Robert Provine wants me to see his Tickle Me Elmo doll. Wants me to hold it, as a matter of fact. A professor of psychology and neuroscience at the University of Maryland, he has been engaged for more than a decade in a wide-ranging intellectual pursuit that has taken him from the play of young chimpanzees to the history of American sitcoms—all in search of a scientific understanding of that most unscientific of human customs: laughter.
The Elmo doll happens to incorporate two of his primary obsessions: tickling and contagious laughter. “You ever fiddled with one of these?” Provine asks, as he pulls the doll out of a small canvas tote bag. He holds it up, and after a second or two, the doll begins to shriek with laughter. There’s something undeniably comic in the scene: a burly, bearded man in his midfifties cradling a red Muppet. Provine hands Elmo to me. “It brings up two interesting things,” he explains. “You have a toy that’s a glorified laugh box. And when it shakes, you’re getting feedback as if you’re tickling it.” (Elmo has been so popular that in September 2006 Fisher-Price released a tenth anniversary version of the doll, called Elmo T.M.X. It not only laughs and vibrates but rolls on the ground pounding its fists, pleading for the supposed tickler to stop.)
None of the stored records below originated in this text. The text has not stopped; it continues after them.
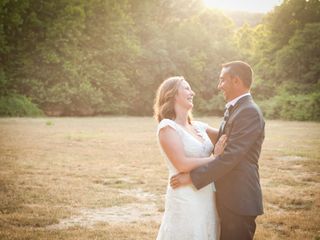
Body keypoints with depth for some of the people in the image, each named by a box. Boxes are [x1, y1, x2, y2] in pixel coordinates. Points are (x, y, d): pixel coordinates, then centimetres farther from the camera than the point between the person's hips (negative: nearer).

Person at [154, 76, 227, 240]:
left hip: (207, 199, 7)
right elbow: (182, 164, -18)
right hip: (185, 201, -7)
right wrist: (216, 158, -9)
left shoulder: (199, 126, 11)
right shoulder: (168, 127, -9)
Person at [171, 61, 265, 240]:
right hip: (229, 198, 9)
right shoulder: (234, 110, 14)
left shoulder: (249, 112, -18)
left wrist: (192, 177, -21)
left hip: (239, 200, -9)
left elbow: (230, 156, -24)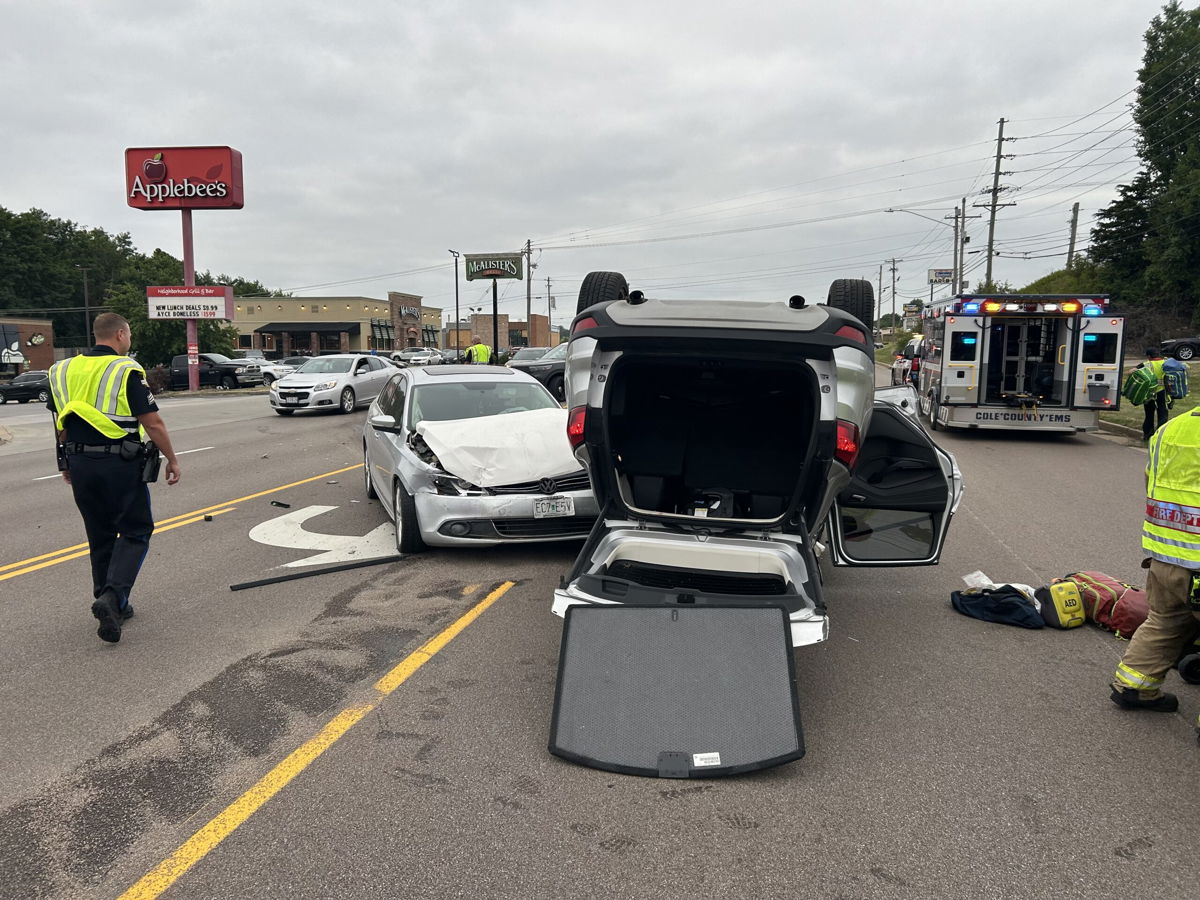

Think about that Tickle Me Elmo doll. We take it for granted that tickling causes laughter and that one person’s laughter will easily “infect” other people within earshot. Even a child knows these things. (Tickling and contagious laughter are two of the distinguishing characteristics of childhood.) But when you think about them from a distance, they are strange conventions. We can understand readily enough why natural selection would have implanted the fight-or-flight response in us or endowed us with a sex drive. But the tendency to laugh when others laugh in our presence or to laugh when someone strokes our belly with a feather—what’s the evolutionary advantage of that?